My own hewed stone and crushed men, raised up monuments and laid down the living. I dance naked in the moonlight in the Ring of Brodgar. We are fighting men, and damn the gods who do not care. We fight them too. I raise my fist to shake at the endless empty skies, and in place of my blood- crusted sword I find my hand grasps the cheap silver of shillings. I haughtily stomp on the stone a weak man would use as a pillow; and I run my fingers over fine silk and dream of the glory of a few pounds more or less. My mountain heart could break like the stones of Avebury.

I see the jackals of grief all around us; and I see Men of Faith with faith stripped bare to the bones. I sit in Faith and stare stupidly. Min' yon kin: bloody men of Faith, they set sail and left us and me alone to stare into the endless empty skies of atheism, our backs to the cold stone draining the warmth of life from us. I growl and threateningly wave my fist tightly grasping shillings. I am over-powered by quiet men. I am humiliated.

I kick at the caphrophagic dogs of grant-fueled pity; and I am driven hard to my knees by the sight of Faith. What path is clear through the blood-fed heath? I would go there if I could along that path. The pipes, they call, and I must go, my blood rushing, my eyes filled with hot tears of joy at the thought of battle. I look at my foes arrayed, and I rush up to the mountain heights of my soul. It's then my god turns and laughs, banging his hilt on the targe, the blood echoes across the endless empty skies, and the dead howl and stomp and rejoice in us who will join them, we who are fighting men. Underneath our contempt for ourselves we are fighting men, just down from the hills, awkward in our suits. I hear the pipes and feel the hair on my neck bristle. My shoulders roll and my arms rise up and I rejoice in the coming blood rush.

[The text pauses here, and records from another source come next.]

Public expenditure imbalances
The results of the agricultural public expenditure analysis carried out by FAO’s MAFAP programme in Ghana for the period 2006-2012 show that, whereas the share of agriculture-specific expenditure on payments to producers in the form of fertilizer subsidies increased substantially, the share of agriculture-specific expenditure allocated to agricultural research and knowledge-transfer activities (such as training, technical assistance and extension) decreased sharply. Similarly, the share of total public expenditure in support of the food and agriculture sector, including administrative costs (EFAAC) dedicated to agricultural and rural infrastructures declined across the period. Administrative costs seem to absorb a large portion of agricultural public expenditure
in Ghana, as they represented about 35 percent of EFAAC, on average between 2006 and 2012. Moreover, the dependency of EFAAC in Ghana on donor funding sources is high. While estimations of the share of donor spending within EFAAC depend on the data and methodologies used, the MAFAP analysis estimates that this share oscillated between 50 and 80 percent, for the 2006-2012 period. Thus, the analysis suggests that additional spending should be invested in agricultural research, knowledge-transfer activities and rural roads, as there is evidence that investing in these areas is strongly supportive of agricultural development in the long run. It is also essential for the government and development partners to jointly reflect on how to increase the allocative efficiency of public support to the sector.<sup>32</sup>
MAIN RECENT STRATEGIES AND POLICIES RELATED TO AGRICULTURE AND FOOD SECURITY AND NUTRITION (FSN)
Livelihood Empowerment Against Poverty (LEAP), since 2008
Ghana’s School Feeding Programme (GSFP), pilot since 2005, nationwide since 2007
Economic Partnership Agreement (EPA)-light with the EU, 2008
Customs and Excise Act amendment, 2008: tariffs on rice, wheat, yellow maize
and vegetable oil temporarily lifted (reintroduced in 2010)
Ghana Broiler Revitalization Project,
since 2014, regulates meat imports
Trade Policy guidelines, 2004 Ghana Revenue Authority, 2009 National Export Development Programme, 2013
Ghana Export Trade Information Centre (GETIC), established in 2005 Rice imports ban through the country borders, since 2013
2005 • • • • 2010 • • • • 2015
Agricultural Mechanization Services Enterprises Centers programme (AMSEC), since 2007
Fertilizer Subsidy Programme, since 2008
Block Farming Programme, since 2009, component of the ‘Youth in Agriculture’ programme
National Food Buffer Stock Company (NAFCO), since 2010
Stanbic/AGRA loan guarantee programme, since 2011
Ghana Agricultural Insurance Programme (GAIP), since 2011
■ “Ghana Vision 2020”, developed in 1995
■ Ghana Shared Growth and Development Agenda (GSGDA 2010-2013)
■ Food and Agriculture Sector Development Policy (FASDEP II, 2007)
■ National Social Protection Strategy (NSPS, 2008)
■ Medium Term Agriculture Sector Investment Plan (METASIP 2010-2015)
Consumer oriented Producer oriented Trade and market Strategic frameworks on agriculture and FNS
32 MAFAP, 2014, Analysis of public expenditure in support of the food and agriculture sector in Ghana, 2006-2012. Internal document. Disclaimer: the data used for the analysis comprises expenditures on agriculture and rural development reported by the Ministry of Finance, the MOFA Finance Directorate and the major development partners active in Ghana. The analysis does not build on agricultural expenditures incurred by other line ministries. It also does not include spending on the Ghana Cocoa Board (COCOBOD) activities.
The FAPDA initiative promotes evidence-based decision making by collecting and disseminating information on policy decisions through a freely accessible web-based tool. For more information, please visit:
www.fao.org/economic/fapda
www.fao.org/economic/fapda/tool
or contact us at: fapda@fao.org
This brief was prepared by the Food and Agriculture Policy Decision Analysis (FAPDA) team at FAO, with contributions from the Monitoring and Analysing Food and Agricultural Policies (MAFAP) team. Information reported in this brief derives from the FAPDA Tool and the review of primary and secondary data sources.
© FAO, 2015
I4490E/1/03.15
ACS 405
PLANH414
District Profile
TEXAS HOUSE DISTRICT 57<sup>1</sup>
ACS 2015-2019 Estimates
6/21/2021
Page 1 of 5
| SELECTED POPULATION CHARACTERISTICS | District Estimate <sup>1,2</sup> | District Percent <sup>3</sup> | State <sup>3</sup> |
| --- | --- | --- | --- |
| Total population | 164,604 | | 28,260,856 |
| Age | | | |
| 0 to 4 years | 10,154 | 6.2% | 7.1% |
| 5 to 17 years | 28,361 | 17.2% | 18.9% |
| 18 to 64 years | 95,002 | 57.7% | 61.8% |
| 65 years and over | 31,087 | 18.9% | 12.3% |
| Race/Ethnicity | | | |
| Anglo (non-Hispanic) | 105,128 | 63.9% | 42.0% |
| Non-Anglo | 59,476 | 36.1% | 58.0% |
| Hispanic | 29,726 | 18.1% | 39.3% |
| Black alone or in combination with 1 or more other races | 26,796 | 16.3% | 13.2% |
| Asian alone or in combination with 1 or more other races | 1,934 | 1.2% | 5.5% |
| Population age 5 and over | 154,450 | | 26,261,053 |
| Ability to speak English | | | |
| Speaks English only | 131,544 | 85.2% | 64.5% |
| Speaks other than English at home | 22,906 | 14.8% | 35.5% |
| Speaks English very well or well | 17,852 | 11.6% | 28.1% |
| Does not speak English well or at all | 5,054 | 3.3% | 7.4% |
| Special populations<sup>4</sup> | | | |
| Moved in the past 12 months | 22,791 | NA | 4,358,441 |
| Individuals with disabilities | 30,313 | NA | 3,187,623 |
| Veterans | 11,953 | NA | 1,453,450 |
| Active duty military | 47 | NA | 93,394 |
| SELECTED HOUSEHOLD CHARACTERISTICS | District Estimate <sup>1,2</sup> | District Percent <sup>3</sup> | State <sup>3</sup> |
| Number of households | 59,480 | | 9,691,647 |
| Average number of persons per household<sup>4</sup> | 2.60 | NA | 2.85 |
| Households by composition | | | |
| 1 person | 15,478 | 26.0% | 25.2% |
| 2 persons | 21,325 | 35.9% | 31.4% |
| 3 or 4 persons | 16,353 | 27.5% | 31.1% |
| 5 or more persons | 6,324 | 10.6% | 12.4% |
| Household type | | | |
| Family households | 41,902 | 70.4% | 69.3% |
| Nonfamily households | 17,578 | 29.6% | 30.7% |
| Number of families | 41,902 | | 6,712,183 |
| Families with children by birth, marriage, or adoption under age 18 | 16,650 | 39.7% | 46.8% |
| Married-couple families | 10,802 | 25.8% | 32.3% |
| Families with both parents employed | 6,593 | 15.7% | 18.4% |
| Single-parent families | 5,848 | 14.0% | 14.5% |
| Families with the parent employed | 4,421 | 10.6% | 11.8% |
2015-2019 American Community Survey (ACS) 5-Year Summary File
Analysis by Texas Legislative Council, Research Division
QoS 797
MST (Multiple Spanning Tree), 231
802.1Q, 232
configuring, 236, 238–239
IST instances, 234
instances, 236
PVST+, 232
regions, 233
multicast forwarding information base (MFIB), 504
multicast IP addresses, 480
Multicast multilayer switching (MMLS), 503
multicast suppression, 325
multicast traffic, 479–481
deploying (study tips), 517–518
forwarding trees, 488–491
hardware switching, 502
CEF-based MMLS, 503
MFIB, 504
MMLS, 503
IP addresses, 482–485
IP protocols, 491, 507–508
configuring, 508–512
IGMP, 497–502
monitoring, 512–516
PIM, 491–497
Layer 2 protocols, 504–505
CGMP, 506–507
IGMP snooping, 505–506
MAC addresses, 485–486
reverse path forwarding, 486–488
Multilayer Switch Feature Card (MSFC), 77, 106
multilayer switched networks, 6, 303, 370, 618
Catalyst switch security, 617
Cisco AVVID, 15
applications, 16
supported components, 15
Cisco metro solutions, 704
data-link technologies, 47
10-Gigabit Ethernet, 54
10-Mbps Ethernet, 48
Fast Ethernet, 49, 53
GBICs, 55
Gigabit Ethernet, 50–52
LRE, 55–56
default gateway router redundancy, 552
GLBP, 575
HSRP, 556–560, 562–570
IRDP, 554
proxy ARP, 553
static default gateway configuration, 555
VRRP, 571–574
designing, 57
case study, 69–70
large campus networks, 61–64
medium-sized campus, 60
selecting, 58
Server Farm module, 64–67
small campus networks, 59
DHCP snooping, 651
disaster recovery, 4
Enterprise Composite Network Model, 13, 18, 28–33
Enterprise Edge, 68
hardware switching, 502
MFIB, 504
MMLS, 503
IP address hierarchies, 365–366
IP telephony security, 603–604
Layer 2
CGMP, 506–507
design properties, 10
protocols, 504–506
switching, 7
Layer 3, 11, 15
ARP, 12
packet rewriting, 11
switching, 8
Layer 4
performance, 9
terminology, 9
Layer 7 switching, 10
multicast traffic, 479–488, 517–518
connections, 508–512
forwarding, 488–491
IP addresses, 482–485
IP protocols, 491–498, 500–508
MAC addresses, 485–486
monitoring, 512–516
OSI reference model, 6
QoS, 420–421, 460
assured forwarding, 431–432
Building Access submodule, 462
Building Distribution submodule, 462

In my wanderings the God of Job has beheld me. I stomp my foot. I pound my sheild. I holler at the endless empty skies. Job suffers, and I can do nothing for him. My gods laugh at me. I laugh too. Job in his desert suffers, and my gods laugh because I see that my mountain manners bring me to stand by Job as he writhes. The crazed mountain war-blood brings me to stand by faith and fight for it as it is in itself. I'm not Job! My gods are laughing, they stomp their feet, they pound their hilts upon their targes, we all howl.

I live beneath contempt. Give me one stotinki, more manats. I make a few bucks here and there. My life is so unbelievably banal I can't even imagine that I was once a warrior of the mountains. It is only hidden. My own gods do not care. I see Job. If I refuse to see my gods, they do not care. Job's God beheld me, and so too will my own again.

My companions sit by the fire and whisper words of faith. The beauty of the battle is on us. In that I have faith.

2 comments:

Anonymous said...

That was indescribably beautiful.

You shall attain your dreams, I promise.

Anonymous said...

Very moving and invoking. For the moment 'men' slumber, but like a beast, will behave as such when roused. Such men are gods.